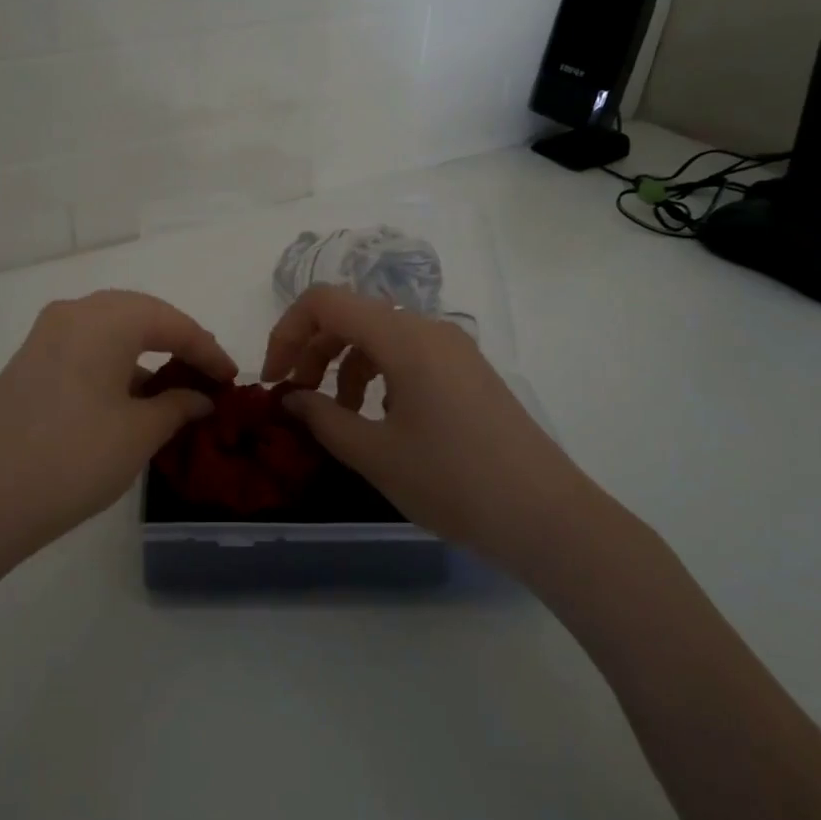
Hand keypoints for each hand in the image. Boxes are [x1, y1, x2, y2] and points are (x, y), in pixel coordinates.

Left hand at [0, 290, 236, 562]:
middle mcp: (72, 314)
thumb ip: (177, 406)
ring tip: (171, 389)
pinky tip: (127, 399)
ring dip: (144, 354)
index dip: (208, 349)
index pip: (172, 323)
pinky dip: (114, 365)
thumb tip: (201, 396)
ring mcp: (42, 338)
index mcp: (104, 319)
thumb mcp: (138, 434)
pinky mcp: (26, 364)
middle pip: (139, 315)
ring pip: (109, 331)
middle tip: (206, 375)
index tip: (233, 379)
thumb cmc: (71, 460)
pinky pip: (83, 349)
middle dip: (177, 342)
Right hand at [261, 286, 595, 572]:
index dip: (286, 332)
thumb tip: (288, 397)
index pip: (325, 302)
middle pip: (351, 316)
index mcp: (404, 338)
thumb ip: (321, 418)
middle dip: (312, 350)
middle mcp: (429, 329)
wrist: (547, 517)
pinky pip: (408, 354)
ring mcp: (453, 349)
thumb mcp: (374, 453)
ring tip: (338, 413)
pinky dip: (377, 374)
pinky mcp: (467, 371)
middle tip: (296, 397)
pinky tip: (380, 417)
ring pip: (379, 336)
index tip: (273, 380)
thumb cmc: (453, 482)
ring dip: (344, 364)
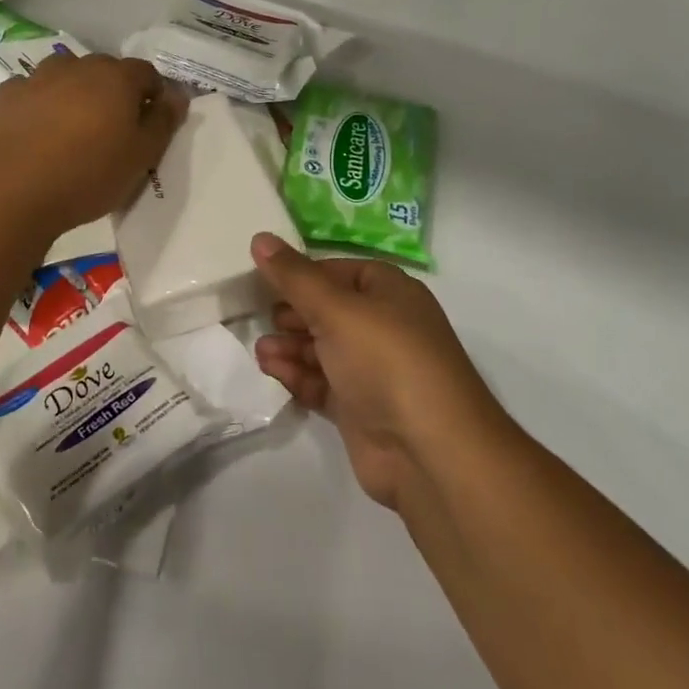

■ ■ ■ ■

▶ What you have to do
Output each entry verbatim; none of the pictures should be included.

▶ Task result
Hand keypoints for each hand in the image. Boxes are [x1, y1, x2, y2] and points are (x, y), in pixel coordinates.

Left hand at [0, 290, 236, 562]:
middle mcp: (72, 314)
thumb ip: (177, 406)
ring tip: (171, 389)
pinky tip: (127, 399)
ring dip: (144, 354)
index dip: (208, 349)
index pip: (172, 323)
pinky dip: (114, 365)
thumb tip: (201, 396)
ring mcp: (42, 338)
index mcp: (104, 319)
thumb mcp: (138, 434)
pinky mcp: (26, 364)
middle pip: (139, 315)
ring pip: (109, 331)
middle tip: (206, 375)
index tip: (233, 379)
thumb cmc: (71, 460)
pinky pip: (83, 349)
middle dip: (177, 342)
Right hand at [261, 286, 595, 572]:
index dip: (286, 332)
thumb tip: (288, 397)
index pip: (325, 302)
middle pip: (351, 316)
index mcp: (404, 338)
thumb ip: (321, 418)
middle dip: (312, 350)
middle mcp: (429, 329)
wrist: (547, 517)
pinky pip: (408, 354)
ring mcp: (453, 349)
thumb mcp: (374, 453)
ring tip: (338, 413)
pinky dip: (377, 374)
pinky mcp: (467, 371)
middle tip: (296, 397)
pinky tip: (380, 417)
ring pip: (379, 336)
index tip: (273, 380)
thumb cmc: (453, 482)
ring dip: (344, 364)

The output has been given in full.